There was one area manager whose purchases were as much if not more than what the official purchasing manager was buying. The chief accountant was not a CPA.

Five monitors in the operating room were sent out for repairs. They were never returned

The management at that time wanted to construct a medical arts building but demanded that the physicians who have clinics in Makati Med cough out the cost. They refused.

(The anomalies were exposed in 2006 by this newspaper.)

Pangilinan was first elected to the board as independent director in 2007. He slowly sank his teeth into hospital problems and discovered that there could be money in it and, at the same time, perform a social commitment.

Best of both worlds he thought.

Actually, the first hospital venture of Metro Pacific was the purchase of 35 per cent of the capital stock of Davao City Hospital.

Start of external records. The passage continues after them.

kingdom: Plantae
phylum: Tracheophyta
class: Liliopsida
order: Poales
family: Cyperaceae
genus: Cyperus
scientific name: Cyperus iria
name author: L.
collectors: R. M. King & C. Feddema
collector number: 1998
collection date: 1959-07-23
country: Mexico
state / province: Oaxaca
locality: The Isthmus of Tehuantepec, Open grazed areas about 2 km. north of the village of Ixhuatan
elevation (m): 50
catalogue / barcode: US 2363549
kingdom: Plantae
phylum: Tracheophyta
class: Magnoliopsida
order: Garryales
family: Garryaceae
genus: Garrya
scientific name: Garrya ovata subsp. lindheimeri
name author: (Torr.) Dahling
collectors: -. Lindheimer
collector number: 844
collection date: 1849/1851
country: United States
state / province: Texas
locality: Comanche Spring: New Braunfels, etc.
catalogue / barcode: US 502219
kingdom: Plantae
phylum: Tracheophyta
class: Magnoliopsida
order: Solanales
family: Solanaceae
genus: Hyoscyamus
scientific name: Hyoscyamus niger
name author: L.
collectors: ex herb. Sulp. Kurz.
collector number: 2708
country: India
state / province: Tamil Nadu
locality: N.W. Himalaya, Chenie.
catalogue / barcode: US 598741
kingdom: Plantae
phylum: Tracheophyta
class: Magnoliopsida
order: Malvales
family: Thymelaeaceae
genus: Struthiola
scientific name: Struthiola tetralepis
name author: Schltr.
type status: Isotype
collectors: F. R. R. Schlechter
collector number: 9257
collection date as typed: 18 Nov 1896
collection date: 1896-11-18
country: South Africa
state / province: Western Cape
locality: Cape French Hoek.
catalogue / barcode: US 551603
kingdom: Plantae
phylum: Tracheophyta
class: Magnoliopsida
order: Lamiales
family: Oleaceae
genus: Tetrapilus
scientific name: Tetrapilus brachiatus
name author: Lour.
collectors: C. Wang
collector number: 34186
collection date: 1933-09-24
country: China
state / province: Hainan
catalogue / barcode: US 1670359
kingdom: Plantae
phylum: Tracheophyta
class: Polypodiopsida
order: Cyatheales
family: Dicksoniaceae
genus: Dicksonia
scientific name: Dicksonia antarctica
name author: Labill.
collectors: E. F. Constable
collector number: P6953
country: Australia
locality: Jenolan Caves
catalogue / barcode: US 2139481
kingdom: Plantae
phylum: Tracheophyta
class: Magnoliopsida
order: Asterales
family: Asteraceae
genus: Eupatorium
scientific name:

It was not exactly to her liking that Rose Montenegro, who trained for seven years in finance at the Citibank, accepted the job as president and chief executive officer of Makati Med.

She had already retired from PLDT even before First Pacific came in.

She saw the challenge and accepted the job. She has done extremely well since she took over in 2009.

Instead of asking the physicians to cough out the money for a medical arts building, her company built it for P1.2 billion and purchased P640 million worth of new equipment.

More than that, the physicians are happy they are, for the first time, given regular cash dividends. When the Metro Pacific group came into Makati Med, the book value of its shares was P800. It has since nearly doubled to P1,500.

Yet Ms. Montenegro told Malaya Business Insight in an exclusive interview that hospitals in the Philippines are laggards. By that she meant that while the physicians in Makati Med, mostly from the University of the Philippines and the University of Santos Tomas, are unquestionably competent, the technology is far from being at par with modern hospitals in the United States. She went to Singapore to study the migration of Makati Med to a new automation technology.

In 2009, Metro Pacific entered into a 20-year operating contract with Cardinal Santos Hospital owned by the Archbishopric of Manila. Metro earns a fee from the contract but committed P10 million for other needs.

Lourdes Hospital is also under an operating contract.

Just recently, the company also acquired 35 per cent of Asian Hospital founded by world famous heart surgeon Dr. Jorge Garcia.

The dream of Ms. Montenegro is to provide global access for hospitals in the Philippines, specifically Makati Med and the five others in the Metro Pacific Group.

She said the population of the developed world is aging. These retired people would need efficient medical treatment at the least cost.